→ ACTION ITEM
Only the lines from the opening of the material through the line bearing "Unable to defend" should be reproduced, exactly and without pictures.

***** INPUT DATA

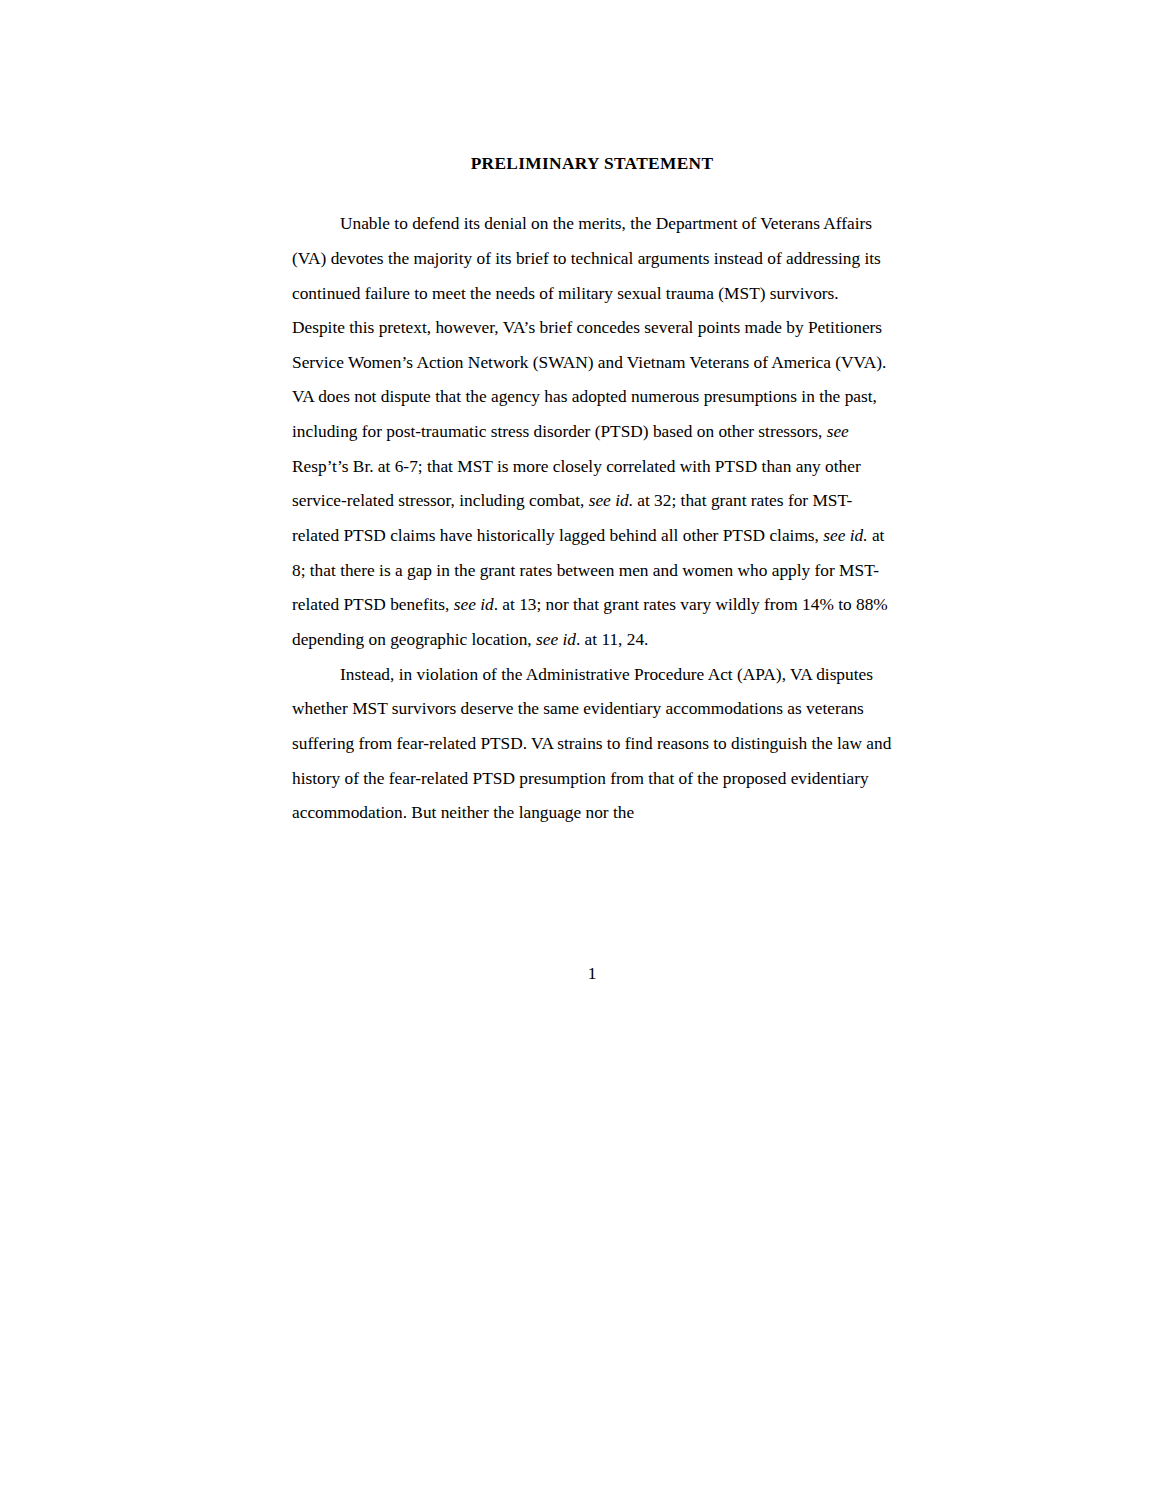Preliminary Statement
Unable to defend its denial on the merits, the Department of Veterans Affairs (VA) devotes the majority of its brief to technical arguments instead of addressing its continued failure to meet the needs of military sexual trauma (MST) survivors. Despite this pretext, however, VA’s brief concedes several points made by Petitioners Service Women’s Action Network (SWAN) and Vietnam Veterans of America (VVA). VA does not dispute that the agency has adopted numerous presumptions in the past, including for post-traumatic stress disorder (PTSD) based on other stressors, see Resp’t’s Br. at 6-7; that MST is more closely correlated with PTSD than any other service-related stressor, including combat, see id. at 32; that grant rates for MST-related PTSD claims have historically lagged behind all other PTSD claims, see id. at 8; that there is a gap in the grant rates between men and women who apply for MST-related PTSD benefits, see id. at 13; nor that grant rates vary wildly from 14% to 88% depending on geographic location, see id. at 11, 24.
Instead, in violation of the Administrative Procedure Act (APA), VA disputes whether MST survivors deserve the same evidentiary accommodations as veterans suffering from fear-related PTSD. VA strains to find reasons to distinguish the law and history of the fear-related PTSD presumption from that of the proposed evidentiary accommodation. But neither the language nor the
1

**********

→ RESPONSE
Preliminary Statement
Unable to defend its denial on the merits, the Department of Veterans Affairs (VA) devotes the majority of its brief to technical arguments instead of addressing its continued failure to meet the needs of military sexual trauma (MST) survivors. Despite this pretext, however, VA’s brief concedes several points made by Petitioners Service Women’s Action Network (SWAN) and Vietnam Veterans of America (VVA). VA does not dispute that the agency has adopted numerous presumptions in the past, including for post-traumatic stress disorder (PTSD) based on other stressors, see Resp’t’s Br. at 6-7; that MST is more closely correlated with PTSD than any other service-related stressor, including combat, see id. at 32; that grant rates for MST-related PTSD claims have historically lagged behind all other PTSD claims, see id. at 8; that there is a gap in the grant rates between men and women who apply for MST-related PTSD benefits, see id. at 13; nor that grant rates vary wildly from 14% to 88% depending on geographic location, see id. at 11, 24.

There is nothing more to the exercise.